IMO, each type of pepper has its own flavor qualities, not just heat. I’ve had some wonderful habanero-based sauces that were delicious, but really not that hot. But a jalapeno has a much different flavor than a Thai chili or a serrano, or those delicious little red peppers that are an essential part of kung pao. If the peppers were only hot but devoid of flavor, I’d have far less interest in them.

Disclaimer: I grew up eating spicy foods and I can’t imagine stopping any time soon.

I think that’s probably true for everyone, but that “certain level” varies. I love hot, spicy foods. I mean stuff that makes my eyes water and my nose run. But part of that enjoyment is the flavors that abound.

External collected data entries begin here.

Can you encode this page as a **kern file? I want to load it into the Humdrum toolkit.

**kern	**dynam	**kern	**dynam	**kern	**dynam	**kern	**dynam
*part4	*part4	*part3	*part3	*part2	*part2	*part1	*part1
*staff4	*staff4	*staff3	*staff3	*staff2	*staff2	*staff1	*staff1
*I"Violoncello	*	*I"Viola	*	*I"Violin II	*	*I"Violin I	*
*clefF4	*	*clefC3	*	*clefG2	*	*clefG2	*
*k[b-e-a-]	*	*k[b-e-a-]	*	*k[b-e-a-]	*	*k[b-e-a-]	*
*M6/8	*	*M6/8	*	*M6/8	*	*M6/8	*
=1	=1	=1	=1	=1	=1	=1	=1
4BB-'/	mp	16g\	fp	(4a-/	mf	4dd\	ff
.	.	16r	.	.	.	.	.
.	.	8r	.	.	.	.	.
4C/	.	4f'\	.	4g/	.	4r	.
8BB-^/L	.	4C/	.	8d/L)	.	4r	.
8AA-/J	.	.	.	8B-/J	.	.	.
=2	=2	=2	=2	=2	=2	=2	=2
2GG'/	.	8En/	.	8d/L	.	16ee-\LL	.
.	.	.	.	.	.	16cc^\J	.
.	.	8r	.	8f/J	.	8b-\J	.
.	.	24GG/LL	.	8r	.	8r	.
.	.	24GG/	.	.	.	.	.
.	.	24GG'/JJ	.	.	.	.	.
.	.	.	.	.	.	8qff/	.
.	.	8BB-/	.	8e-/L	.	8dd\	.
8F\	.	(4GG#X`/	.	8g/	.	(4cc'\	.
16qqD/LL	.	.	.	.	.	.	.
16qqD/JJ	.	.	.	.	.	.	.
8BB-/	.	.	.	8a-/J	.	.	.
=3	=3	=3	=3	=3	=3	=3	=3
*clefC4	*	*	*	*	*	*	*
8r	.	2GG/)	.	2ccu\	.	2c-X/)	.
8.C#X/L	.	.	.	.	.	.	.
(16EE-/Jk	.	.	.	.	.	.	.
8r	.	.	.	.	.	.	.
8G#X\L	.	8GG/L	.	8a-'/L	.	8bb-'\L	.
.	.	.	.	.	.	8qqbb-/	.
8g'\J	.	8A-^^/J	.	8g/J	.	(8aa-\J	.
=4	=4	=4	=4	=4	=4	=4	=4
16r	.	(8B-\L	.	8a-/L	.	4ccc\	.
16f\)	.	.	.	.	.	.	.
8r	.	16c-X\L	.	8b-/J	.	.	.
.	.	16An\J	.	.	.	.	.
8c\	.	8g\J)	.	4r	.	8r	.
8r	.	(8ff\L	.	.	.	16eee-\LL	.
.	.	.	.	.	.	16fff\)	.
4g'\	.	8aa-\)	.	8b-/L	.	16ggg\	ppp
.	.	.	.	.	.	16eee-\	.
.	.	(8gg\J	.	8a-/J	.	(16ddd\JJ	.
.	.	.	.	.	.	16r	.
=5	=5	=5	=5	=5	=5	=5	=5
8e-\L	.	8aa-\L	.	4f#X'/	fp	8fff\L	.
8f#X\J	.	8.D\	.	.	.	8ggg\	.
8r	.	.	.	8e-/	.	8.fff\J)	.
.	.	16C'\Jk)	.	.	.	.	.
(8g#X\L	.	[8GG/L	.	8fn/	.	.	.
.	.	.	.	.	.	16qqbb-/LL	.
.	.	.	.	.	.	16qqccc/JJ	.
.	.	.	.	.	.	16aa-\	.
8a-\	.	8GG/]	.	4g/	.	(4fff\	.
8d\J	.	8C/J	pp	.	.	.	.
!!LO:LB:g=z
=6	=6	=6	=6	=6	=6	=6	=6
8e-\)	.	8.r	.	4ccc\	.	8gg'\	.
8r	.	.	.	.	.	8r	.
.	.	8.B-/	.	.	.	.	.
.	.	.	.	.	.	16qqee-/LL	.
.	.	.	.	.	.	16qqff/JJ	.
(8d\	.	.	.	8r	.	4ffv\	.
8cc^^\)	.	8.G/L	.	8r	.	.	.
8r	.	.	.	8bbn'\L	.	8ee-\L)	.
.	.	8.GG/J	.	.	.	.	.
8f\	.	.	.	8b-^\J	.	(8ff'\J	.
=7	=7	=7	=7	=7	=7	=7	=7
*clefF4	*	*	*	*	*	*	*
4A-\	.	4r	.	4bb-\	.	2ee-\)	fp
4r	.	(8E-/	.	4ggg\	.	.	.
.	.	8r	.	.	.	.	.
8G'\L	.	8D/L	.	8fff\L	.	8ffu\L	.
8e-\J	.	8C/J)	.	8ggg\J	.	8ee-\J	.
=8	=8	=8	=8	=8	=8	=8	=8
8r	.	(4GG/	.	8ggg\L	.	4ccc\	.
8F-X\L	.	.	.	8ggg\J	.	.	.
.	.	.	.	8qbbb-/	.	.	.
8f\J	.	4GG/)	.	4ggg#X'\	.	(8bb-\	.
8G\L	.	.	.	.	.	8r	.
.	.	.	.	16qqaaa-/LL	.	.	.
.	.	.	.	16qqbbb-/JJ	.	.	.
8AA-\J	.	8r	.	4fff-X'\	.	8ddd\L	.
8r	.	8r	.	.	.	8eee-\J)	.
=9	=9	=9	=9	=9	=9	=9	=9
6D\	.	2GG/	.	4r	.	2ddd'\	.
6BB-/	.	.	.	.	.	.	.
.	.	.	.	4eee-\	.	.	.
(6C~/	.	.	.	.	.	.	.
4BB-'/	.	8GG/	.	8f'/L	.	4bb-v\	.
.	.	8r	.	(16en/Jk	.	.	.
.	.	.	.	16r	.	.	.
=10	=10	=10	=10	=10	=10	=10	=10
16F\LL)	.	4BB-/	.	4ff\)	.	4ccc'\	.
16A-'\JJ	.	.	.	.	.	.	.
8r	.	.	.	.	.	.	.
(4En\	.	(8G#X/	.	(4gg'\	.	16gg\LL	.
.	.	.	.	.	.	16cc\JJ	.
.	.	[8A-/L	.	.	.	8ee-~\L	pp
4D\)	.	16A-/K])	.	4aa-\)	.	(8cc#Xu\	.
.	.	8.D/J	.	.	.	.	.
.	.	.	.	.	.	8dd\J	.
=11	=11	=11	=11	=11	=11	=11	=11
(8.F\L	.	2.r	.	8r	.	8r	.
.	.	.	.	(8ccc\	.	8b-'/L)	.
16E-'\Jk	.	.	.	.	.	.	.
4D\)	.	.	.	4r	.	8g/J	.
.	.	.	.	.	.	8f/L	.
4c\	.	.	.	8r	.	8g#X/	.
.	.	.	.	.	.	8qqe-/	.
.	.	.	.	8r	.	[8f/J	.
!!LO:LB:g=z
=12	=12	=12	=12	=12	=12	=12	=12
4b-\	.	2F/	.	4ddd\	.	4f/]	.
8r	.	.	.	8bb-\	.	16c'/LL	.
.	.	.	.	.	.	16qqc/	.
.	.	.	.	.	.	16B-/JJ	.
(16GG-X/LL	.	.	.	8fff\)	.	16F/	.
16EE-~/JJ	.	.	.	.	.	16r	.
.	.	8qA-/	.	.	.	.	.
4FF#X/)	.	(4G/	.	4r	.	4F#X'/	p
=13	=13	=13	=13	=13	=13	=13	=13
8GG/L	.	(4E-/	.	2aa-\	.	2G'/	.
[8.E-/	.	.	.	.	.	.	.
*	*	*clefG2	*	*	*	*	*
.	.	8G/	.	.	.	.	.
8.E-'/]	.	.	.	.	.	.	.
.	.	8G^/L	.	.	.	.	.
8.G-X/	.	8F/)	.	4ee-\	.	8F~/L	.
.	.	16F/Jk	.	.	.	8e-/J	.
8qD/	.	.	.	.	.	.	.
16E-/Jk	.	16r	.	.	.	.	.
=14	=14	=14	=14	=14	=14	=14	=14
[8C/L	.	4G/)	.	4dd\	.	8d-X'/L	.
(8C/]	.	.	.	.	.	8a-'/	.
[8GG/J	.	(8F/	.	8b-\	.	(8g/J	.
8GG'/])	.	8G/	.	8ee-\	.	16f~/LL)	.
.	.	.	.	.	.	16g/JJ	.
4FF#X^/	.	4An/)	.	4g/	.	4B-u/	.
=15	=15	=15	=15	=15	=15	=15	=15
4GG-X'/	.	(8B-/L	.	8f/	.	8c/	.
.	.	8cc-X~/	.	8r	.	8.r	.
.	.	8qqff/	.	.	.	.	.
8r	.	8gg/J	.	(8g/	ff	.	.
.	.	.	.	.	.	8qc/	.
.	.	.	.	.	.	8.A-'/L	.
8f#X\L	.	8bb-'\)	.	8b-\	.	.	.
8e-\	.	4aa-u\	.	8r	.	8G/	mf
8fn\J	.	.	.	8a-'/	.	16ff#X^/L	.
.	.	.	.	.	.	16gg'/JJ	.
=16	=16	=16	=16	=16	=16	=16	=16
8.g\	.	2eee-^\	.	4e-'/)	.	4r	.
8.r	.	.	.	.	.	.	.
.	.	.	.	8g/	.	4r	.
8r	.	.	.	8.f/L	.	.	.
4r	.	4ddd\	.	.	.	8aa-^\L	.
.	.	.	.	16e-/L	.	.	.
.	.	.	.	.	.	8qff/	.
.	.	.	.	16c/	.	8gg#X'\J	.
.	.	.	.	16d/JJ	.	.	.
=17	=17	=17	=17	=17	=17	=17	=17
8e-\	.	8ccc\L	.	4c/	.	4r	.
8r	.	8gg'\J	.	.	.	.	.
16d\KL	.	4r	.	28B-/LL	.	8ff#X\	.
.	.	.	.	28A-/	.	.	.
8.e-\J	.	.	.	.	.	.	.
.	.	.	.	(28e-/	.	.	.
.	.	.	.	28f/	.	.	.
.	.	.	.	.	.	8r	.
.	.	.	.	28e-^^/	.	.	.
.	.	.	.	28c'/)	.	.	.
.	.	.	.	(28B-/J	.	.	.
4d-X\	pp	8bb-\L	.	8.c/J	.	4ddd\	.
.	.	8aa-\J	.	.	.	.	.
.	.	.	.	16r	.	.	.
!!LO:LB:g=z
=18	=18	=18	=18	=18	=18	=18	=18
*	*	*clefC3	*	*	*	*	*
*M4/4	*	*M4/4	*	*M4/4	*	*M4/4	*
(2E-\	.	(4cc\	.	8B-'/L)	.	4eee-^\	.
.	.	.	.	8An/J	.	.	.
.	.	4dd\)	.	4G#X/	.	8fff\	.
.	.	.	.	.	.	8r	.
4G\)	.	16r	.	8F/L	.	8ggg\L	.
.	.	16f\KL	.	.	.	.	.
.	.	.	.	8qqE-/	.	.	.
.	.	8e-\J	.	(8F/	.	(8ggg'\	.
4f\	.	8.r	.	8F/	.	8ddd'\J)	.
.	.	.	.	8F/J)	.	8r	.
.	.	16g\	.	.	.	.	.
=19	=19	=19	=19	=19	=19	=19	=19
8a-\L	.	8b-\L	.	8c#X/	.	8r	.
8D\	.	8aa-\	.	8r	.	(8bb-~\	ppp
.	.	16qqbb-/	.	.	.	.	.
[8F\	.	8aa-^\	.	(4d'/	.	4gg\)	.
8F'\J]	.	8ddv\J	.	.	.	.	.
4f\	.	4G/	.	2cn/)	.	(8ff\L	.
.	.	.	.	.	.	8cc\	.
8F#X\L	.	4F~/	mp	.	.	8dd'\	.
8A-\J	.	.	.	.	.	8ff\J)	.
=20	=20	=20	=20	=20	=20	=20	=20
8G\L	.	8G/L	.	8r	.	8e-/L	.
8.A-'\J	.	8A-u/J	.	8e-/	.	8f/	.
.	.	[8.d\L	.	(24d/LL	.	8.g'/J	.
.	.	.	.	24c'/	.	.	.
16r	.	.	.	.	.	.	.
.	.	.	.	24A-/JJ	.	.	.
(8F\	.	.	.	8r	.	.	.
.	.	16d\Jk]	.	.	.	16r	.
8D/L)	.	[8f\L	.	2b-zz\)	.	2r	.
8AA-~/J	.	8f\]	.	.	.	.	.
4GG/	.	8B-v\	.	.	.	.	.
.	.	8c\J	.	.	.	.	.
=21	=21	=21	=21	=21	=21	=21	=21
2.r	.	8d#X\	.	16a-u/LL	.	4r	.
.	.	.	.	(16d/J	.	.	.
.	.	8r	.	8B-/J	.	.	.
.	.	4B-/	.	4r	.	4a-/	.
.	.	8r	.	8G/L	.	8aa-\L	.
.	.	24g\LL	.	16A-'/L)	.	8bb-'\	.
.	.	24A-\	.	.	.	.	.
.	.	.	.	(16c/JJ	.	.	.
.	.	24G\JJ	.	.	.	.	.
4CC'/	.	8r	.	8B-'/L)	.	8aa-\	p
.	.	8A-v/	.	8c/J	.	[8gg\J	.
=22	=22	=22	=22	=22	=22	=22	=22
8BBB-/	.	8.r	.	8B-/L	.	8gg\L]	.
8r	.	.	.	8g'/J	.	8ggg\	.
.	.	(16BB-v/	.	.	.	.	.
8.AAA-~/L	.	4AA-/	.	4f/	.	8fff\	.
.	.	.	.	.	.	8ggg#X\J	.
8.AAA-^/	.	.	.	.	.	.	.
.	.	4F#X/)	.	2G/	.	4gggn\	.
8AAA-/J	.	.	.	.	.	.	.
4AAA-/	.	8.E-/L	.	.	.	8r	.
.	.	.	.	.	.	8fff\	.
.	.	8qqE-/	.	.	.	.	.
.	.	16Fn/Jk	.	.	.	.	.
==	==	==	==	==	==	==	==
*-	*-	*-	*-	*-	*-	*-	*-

OTOH, I’ve tasted pepper dishes that were so intense that it tasted like hot sludge. Nothing tasty about it, just heat. But I’m sure there are those who tasted the same dish and marveled at the exquisite taste. I think we all just have a different threshold.

This is my experience as well. The kick from the spiciness complements and rounds out the other flavors.

That also happens if you eat very hot spicy food- you can inure your taste, thus you have to seek out hotter and hotter foods.

Yeah, this exactly. I’m not sure which is worse, a restaurant dish that is advertised as spicy but isn’t, or one that’s spicy and nothing else.

It’s also why I don’t like ghost peppers. To me they taste like spicy mud. Habanero is where it’s at - fruity and floral and plenty hot enough.